Arriva dal profilo LinkedIn di Paul Ridden, CEO di Smarttask, una segnalazione piuttosto bizzarra: l’invio a domicilio di lettere (cartacee, non email) che chiedono ai cittadini britannici di mettere mano ai portafogli virtuali ed effettuare donazioni al fine di salvare l’economia del Regno Unito dagli effetti della Brexit. Recano il timbro di Buckingham Palace e la firma del segretario privato di Sua Maestà.
UK: donate Bitcoin per salvarci dalla Brexit
La Regina Elisabetta si è dunque mobilitata battendo cassa tra i propri sudditi per fronteggiare le conseguenze dell’uscita dall’Unione Europea? Ovviamente no, si tratta di una truffa. A destare qualche sospetto, oltre che la natura curiosa della missiva, dovrebbe essere quel codice QR da inquadrare con lo smartphone per raggiungere direttamente il wallet su cui effettuare il versamento in criptovaluta. Eppure, temiamo, qualcuno potrebbe cascarci, magari di fronte alla promessa di un rimborso gonfiato da interessi. Così si apre il testo dell’invito a partecipare alla raccolta.
Caro Mr. Ridden, per la seconda volta negli ultimi trent’anni, Sua Maestà la Regina Elisabetta II fa appello a un certo numero di persone per salvare l’economia della Gran Bretagna. Come sapete, la Brexit sarà attuata a breve e non abbiamo raggiunto un accordo bilaterale con l’Unione Europea.

DATI

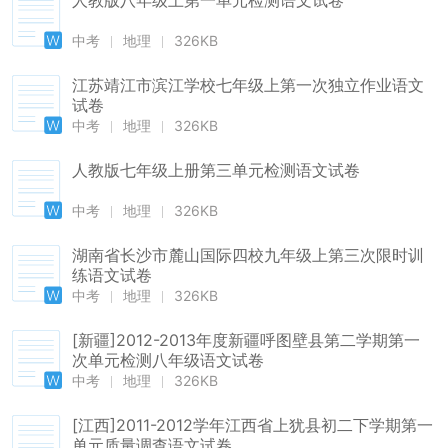
人教版八年级上第一单元检测语文试卷
中考
地理
326KB
江苏靖江市滨江学校七年级上第一次独立作业语文
试卷
中考
地理
326KB
人教版七年级上册第三单元检测语文试卷
中考
地理
326KB
湖南省长沙市麓山国际四校九年级上第三次限时训
练语文试卷
中考
地理
326KB
[新疆]2012-2013年度新疆呼图壁县第二学期第一
次单元检测八年级语文试卷
中考
地理
326KB
[江西]2011-2012学年江西省上犹县初二下学期第一
单元质量调查语文试卷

COMPITO DA SVOLGERE
Prosegui l'articolo sulla finta lettera di Buckingham Palace che chiede donazioni in Bitcoin contro gli effetti della Brexit. Riprendi subito dopo l'ultima frase.

RISPOSTA SCRITTA
Viene anche indicato un ammontare minimo per la donazione: la Regina non si accontenta di qualche sterlina. E pretende la somma in Bitcoin.
Con indulgenza facciamo appello a lei, se le è possibile prestare alla Casa Reale una somma tra 450.000 e 2.000.000 di sterline. Offriremo un interesse del 30% per un periodo di tre mesi e la possibilità di diventare membro della Royal Warrant Holders Association.
In grassetto la parte in cui viene chiesto al destinatario di non condividere con altri l’opportunità ricevuta. Meglio che gli affari di Buckingham Palace rimangano a Buckingham Palace, per non turbare equilibri e trattative diplomatiche a livello internazionale.
Desideriamo che questa lettera rimanga anonima, non vogliamo che il suo contenuto diventi virale. Questo potrebbe interferire con i termini che abbiamo in previsione di ottenere con un accordo bilaterale.